Walter Kronkite recorded this vision of a fantastic, sci-fi future back in 1969. This “computerized communications console” is what a man might use to do work in the 21st Century, because in the future men do the work.
He can print a newspaper from some sort of a primitive copy machine. A closed circuit television lets him monitor the women of the house carrying out their chores. He can see a picture of the person he’s talking to on his speakerphone.
Ah, the pace of change.
We almost ran out of future, but now since the ‘nuclear option’ has been deployed in the Senate, we might just have a chance to outrun it again!
May The Force Prevail…
That’s funny. All those devices in the office of the future now fit in our pockets.

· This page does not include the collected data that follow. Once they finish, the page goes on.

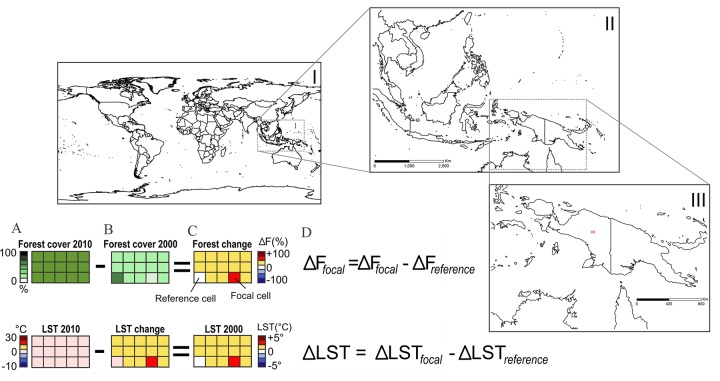
Methodological approach applied to quantify the relationship between forest change and local climate change.This approach was applied worldwide (I) to compare close cells sharing a similar regional climate (II and III). Each window had 15 cells of 0.05° resolution (5 longitude x 3 latitude cells). To facilitate visualization, a single window is depicted (red grid in III). In each window, data on local forest cover and local land surface temperature (LST) were compared by subtracting values in different years (2010–2000 for forest cover, 2011–2001 for climate; A and B), generating a georeferenced matrix of forest change and another of LST change (C). From the resulting matrices, two cells were chosen: a “focal” cell, with absolute forest change > 15%, and a “reference” cell, with forest change < 5%. Finally, we calculated the standardized forest change (ΔF) and the standardized LST change (ΔLST) (D), by subtracting the focal cell values by the reference cell values.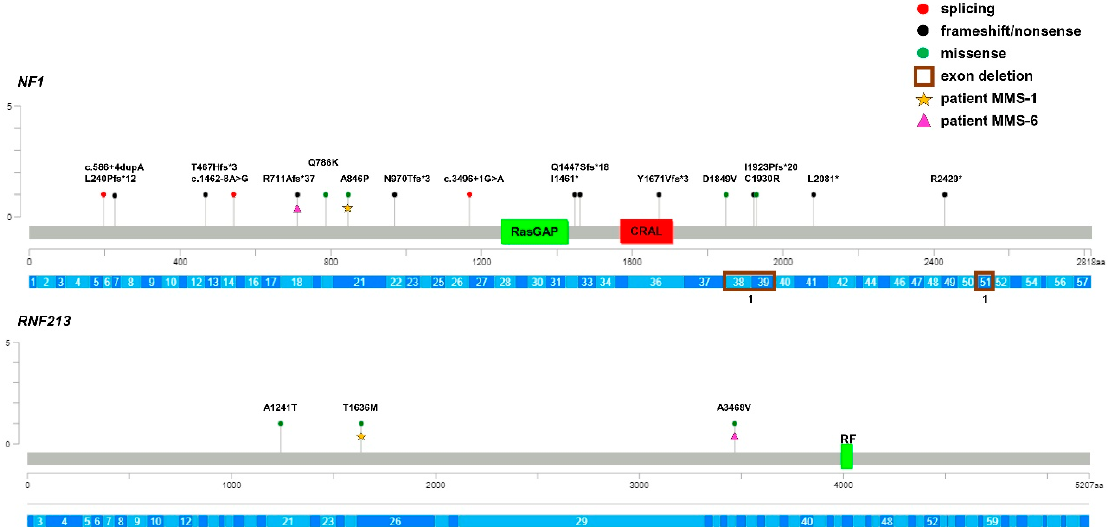
Figure 1. Lolliplot graph showing distribution and frequency of NF1 and RNF213 variants identi- fied in MMS patients. Yellow star and violet triangle identify variants carried by the same patient. RasGAP: Ras GTPase activating protein domain; CRAL: CRAL-TRIO lipid-binding domain (cellular retinaldehyde-binding protein and TRIO guanine exchange factor); RF: RING finger domain; aa: num- ber of protein amino acids; c.: number of nucleotides in the coding region of the gene. * stop codon. The gene exons are schematized in dark and light blue. Number 1 under the brown rectangle (exonic deletions) indicates the number of the patients who were carriers of exonic copy number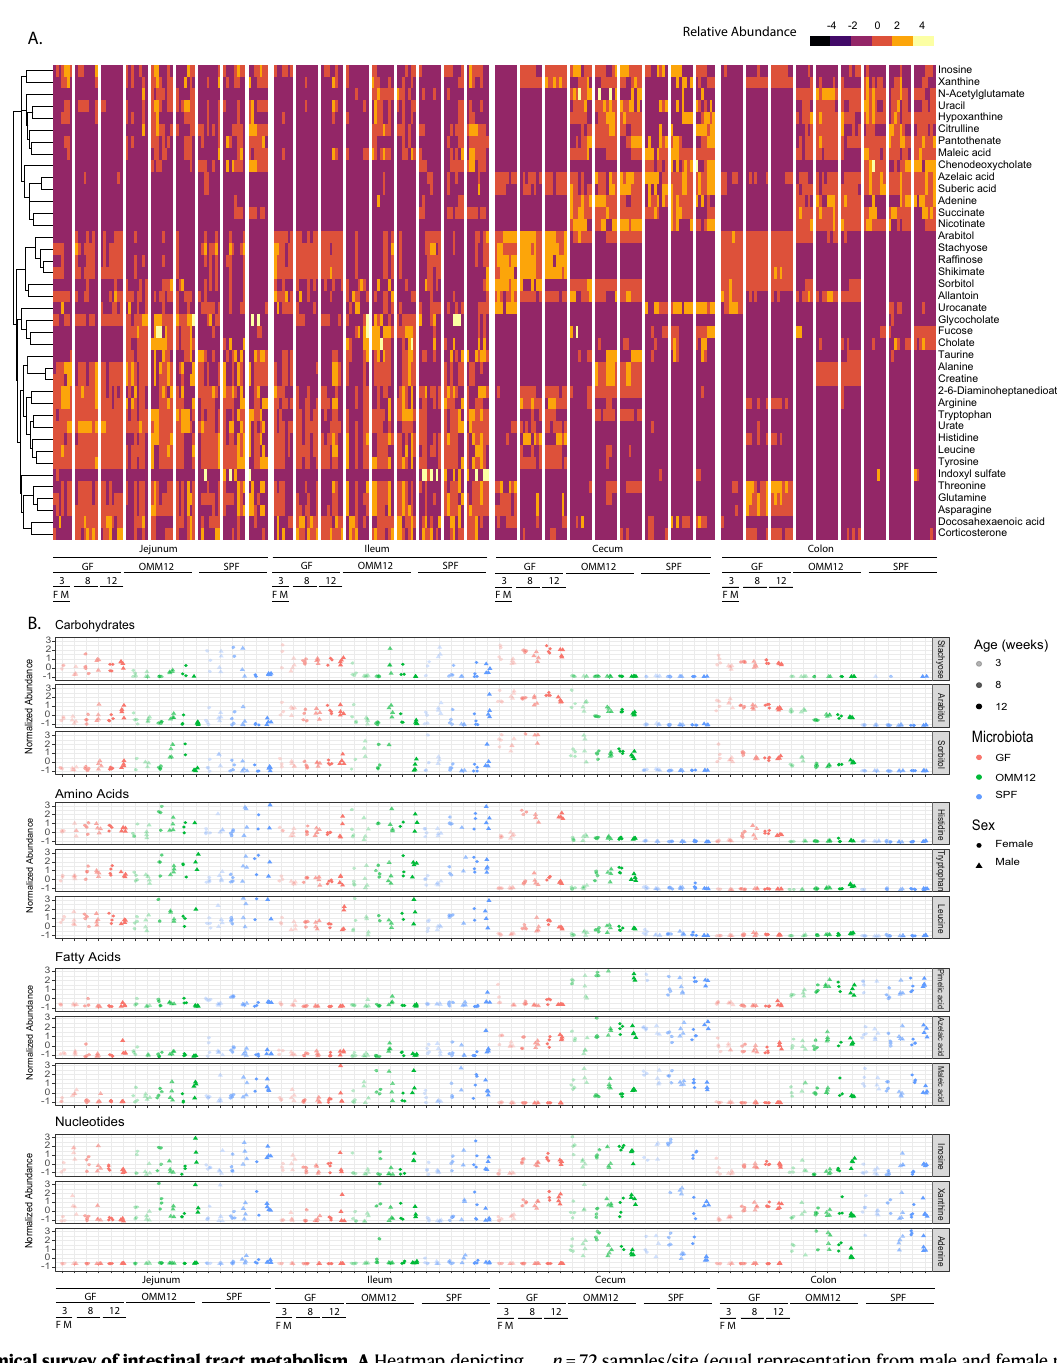
n =72 samples/site (equal representation from male and female mice, GF, OMM12 and SPF colonized mice and 3-, 8- and 12-week-old mice). GF germ-free, OMM12 Oligo-MM12, SPF speci fi c pathogen free, M male, F female. Source data are pro- vided as a Source Data fi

I don’t know. I still think computers and cell phones are just a fad.
Like rock and roll.
I am a biologist. The “blueprint”, so to speak of a living thing is its DNA, so it is highly useful to determine the sequence of various pieces of DNA. When I started grad school, 20-ish years ago, the state of the art methodology was called “Sanger dideoxy sequencing”, named after Fred Sanger, who won is second Nobel prize for developing this 15 years before. It cost about $200 to generate 250 base pairs (letters) of sequence, or about $1/base. Earlier this week I signed a contract to get 300 billion bases of sequence (that’s not a typo), for 0.0000001 cents/base. That’s a 100 billion-fold improvement in 20 years. My phone is significantly more powerful than the computer I used in grad school. Staggering. Imagine what wondrous things we may be using 20 years from now.